Task item:
Skip the images; return every entry exactly.

━━━ Data records

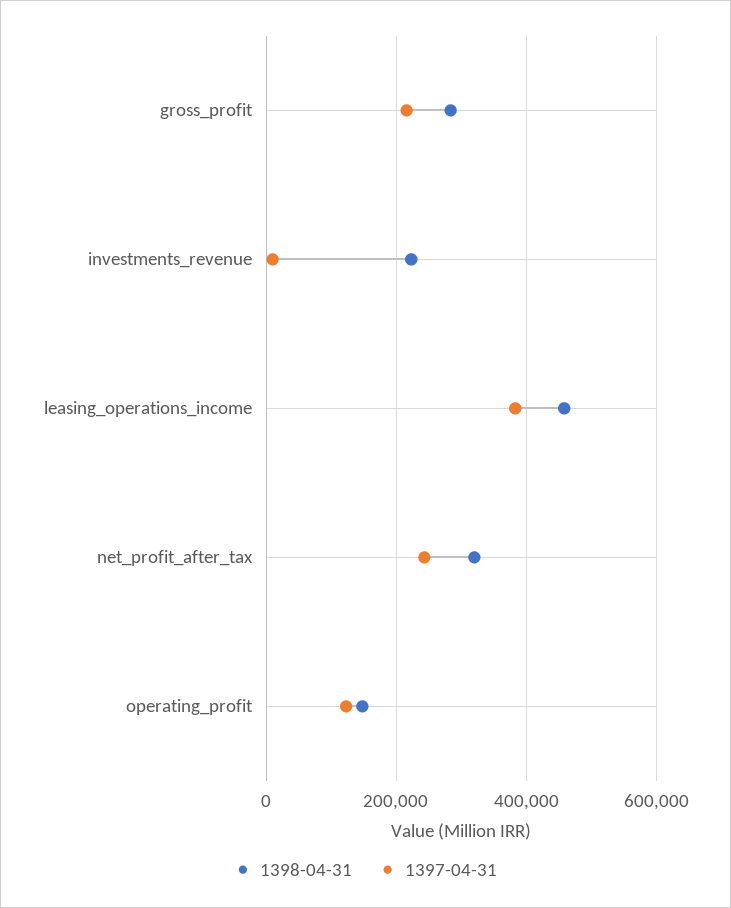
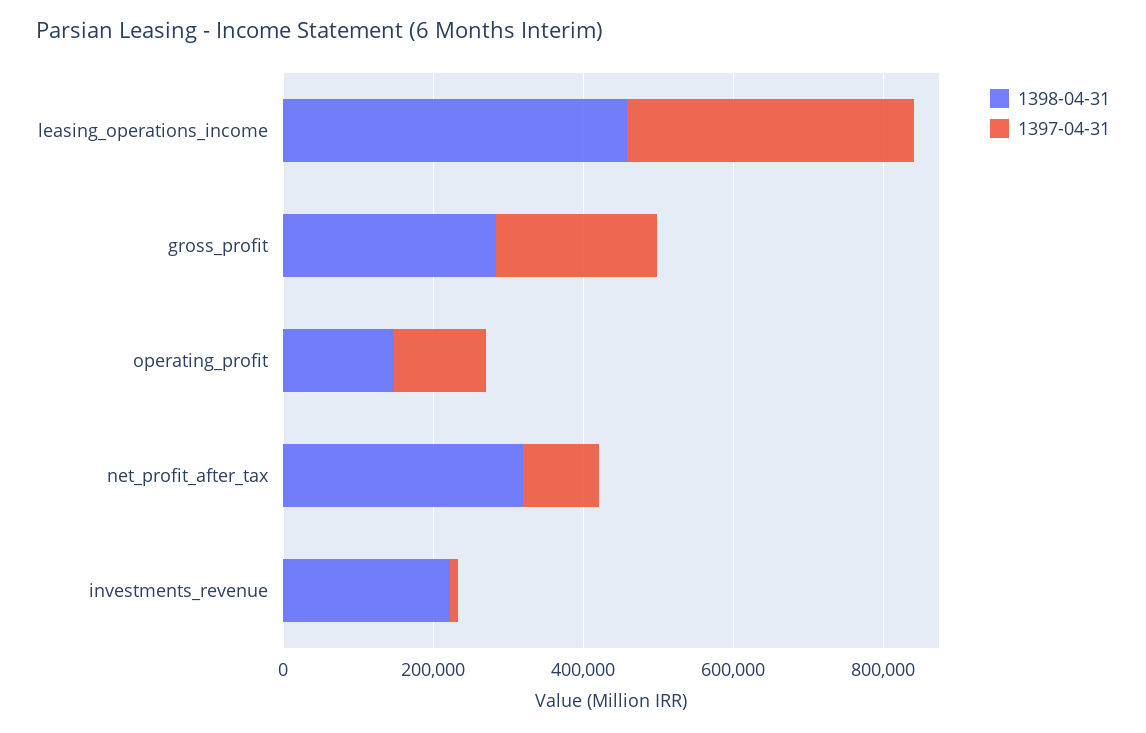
  {
    "1398-04-31": {
      "gross_profit": 280000,
      "investments_revenue": 220000,
      "leasing_operations_income": 460000,
      "net_profit_after_tax": 320000,
      "operating_profit": 140000
    },
    "1397-04-31": {
      "gross_profit": 220000,
      "investments_revenue": 0,
      "leasing_operations_income": 380000,
-     "net_profit_after_tax": 240000,
+     "net_profit_after_tax": 100000,
      "operating_profit": 120000
    }
  }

━━━━━━

Response for this exercise:
  {
    "1398-04-31": {
      "gross_profit": 280000,
      "investments_revenue": 220000,
      "leasing_operations_income": 460000,
      "net_profit_after_tax": 320000,
      "operating_profit": 140000
    },
    "1397-04-31": {
      "gross_profit": 220000,
      "investments_revenue": 0,
      "leasing_operations_income": 380000,
-     "net_profit_after_tax": 240000,
+     "net_profit_after_tax": 100000,
      "operating_profit": 120000
    }
  }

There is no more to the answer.